Both the 4K UltraHD and included Blu-ray accompany the film with an audio commentary by critics Eugenio Ercolani and Troy Howarth in which Ercolani describes how like Fellini, Hitchcock, and Argento, Brass is one of those filmmakers who has transcended his films to become a cultural figure as a "master of scandal" and had been able to adapt to every shift in Italian cinema from the sixties onwards, and that the theatrical release of works like All Ladies Do It were considered "events" while Howarth discusses the much later "discovery" of Brass' erotic works – along with his pre-Salon Kitty/Caligula films – in the United States on DVD and ponders whether this can be considered a feminist film, as well as whether Brass had the male actors brandish rubber phalluses as a means of avoiding censorship and protecting their modesty or to reduce the male characters to "human dildos." They both discuss the collaboration with Zapponi and other ways in which Brass parallels Fellini including his ability as a "star finder" and his films in relation to other Italian erotica of the period like the works of Joe D'Amato who was making both softcore films for cable and video and hardcore films for video at the time.

The rest of the extras are on the Blu-ray including an interview with director Tinto Brass (15:19) which had been featured on the Cult Epics DVD editions in which Brass relates his belief that virginity, chastity, and fidelity are culturally-imposed values from a time before contraception for the purposes of inheritance.

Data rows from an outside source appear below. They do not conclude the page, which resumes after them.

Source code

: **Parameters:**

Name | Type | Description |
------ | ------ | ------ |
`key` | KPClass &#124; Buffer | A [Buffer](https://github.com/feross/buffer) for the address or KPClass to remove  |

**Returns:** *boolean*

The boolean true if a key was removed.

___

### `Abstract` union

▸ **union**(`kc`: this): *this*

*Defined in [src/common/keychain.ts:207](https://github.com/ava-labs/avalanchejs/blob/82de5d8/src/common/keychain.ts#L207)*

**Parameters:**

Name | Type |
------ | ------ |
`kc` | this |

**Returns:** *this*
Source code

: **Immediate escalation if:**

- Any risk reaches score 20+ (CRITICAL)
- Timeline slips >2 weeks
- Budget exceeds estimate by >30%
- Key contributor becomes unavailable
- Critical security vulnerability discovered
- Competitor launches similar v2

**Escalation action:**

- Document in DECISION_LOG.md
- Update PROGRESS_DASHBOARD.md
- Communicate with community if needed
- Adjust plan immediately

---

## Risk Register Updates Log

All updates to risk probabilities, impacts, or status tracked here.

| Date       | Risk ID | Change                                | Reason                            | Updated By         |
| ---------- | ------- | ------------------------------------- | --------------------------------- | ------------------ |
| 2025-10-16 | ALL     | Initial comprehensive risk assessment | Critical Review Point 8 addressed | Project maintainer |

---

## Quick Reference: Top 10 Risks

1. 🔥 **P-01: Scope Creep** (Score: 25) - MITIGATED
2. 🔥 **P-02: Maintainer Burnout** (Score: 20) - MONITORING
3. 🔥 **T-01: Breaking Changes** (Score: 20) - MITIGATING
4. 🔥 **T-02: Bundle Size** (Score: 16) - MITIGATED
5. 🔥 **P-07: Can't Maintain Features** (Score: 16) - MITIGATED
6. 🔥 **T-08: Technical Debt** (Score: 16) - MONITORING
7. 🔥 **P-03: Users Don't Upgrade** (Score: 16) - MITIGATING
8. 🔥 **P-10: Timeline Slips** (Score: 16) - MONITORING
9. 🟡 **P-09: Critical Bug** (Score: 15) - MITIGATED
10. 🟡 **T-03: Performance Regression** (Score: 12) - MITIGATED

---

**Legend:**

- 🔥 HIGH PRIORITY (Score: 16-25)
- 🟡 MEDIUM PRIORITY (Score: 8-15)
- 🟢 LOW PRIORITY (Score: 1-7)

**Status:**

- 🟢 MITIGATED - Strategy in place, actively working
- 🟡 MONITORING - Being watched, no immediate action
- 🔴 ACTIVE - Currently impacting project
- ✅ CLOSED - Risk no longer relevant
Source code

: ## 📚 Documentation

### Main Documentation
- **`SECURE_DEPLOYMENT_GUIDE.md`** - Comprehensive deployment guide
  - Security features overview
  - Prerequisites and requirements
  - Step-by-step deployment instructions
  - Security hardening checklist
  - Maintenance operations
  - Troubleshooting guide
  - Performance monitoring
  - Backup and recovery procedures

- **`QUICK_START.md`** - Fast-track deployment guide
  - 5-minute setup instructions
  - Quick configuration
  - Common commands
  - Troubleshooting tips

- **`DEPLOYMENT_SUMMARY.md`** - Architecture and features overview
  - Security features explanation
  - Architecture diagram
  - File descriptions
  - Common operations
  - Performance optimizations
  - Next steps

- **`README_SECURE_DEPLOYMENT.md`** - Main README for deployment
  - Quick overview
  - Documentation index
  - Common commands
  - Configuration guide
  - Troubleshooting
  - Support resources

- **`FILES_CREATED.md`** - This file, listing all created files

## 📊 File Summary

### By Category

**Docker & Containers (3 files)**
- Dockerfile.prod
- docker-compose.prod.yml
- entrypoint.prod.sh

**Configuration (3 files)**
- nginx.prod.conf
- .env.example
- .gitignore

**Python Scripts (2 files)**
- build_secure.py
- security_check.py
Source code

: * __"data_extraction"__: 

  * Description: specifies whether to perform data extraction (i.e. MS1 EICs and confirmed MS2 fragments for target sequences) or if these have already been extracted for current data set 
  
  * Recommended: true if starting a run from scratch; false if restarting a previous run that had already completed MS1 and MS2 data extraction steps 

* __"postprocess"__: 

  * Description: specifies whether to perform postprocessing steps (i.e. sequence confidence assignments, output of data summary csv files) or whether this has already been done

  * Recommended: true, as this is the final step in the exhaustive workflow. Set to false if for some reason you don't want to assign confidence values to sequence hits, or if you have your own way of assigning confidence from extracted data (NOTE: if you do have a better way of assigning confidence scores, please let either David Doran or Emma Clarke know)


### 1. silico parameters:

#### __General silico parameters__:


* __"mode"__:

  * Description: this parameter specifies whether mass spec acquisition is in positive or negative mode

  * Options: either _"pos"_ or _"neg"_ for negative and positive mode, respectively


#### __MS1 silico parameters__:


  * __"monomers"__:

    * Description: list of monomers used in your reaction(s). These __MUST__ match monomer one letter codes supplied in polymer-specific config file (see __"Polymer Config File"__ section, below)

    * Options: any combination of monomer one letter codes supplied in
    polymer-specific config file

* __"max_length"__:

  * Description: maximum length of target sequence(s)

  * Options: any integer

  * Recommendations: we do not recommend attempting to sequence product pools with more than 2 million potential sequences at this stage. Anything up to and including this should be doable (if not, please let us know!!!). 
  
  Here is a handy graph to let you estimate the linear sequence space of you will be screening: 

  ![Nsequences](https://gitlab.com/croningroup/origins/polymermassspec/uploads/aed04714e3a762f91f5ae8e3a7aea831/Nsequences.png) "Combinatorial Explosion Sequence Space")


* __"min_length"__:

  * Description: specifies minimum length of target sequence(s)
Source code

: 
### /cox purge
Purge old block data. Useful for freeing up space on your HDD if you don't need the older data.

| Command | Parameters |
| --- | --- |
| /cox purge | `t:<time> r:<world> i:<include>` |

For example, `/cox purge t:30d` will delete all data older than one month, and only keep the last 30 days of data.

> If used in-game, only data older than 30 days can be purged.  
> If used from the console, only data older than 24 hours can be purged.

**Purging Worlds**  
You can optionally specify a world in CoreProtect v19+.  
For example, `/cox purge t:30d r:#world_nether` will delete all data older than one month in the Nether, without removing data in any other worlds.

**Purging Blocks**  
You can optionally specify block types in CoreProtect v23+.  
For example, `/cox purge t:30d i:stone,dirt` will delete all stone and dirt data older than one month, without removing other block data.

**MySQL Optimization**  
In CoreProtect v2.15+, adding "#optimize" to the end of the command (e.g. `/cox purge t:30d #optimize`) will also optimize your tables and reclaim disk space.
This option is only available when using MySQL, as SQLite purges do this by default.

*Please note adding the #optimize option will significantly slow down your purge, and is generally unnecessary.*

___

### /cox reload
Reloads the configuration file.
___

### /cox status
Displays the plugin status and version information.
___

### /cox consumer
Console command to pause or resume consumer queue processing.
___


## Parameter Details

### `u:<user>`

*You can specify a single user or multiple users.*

He discusses his casting including regular Branciaroli and Koll, as well as anecdotes about how he discovered and auditioned some of his other co-stars (he would never ask The Key' Stefania Sandrelli to bend over and pick up a coin for him). He also reveals that the apartment of the poet decorated with paintings and sculptures of women's "expressive" rear ends was that of a real antique dealer who he nicknamed "Alphone Donatien" after Sade.

The disc also includes the outtakes (9:57) from the DVD, here with a disclaimer that some of that footage is part of the feature presentation on new release, as well as a still gallery (2:05).

Apart from the commentary, the 4K UltraHD disc only features the film's English export trailer (3:21) – featuring both Brass and Koll speaking English to the camera – and a trailer for Frivolous Lola (2:17) while the Blu-ray also features trailers for Paprika (1:11), P.O. Box Tinto Brass (1:05), and the documentary IsTintoBrass (4:13) which was included in the limited edition two-disc set of P.O. Box Tinto Brass.


Both the 4K UltraHD/Blu-ray and Blu-ray editions come with a reversible cover, slipcover, four collectible lobby cards, and a 20-page illustrated booklet featuring Eugenio Ercolani and Domenico Monetti's essay "From Demon to Saint: The Career of Claudia Koll" in which we learn how Koll defied her father and started taking acting classes and doing stage work, went to the United States and studied under Susan Strasberg, and had a few small roles in Italian film and television before landing the lead in All Ladies Do It. Although she was not ashamed of the role at the time and during her subsequent stage and television career, in later years she founded a Catholic charity and became artistic director of the Star Rose Academy, an art school founded by the Ursuline Sisters of the Holy Family.


A pivotal work in the "maestro of erotica" phase of Tinto Brass' filmmaking career, All Ladies Do It in 4K restores the striking artistic sheen to the director's treatise on "happy banging."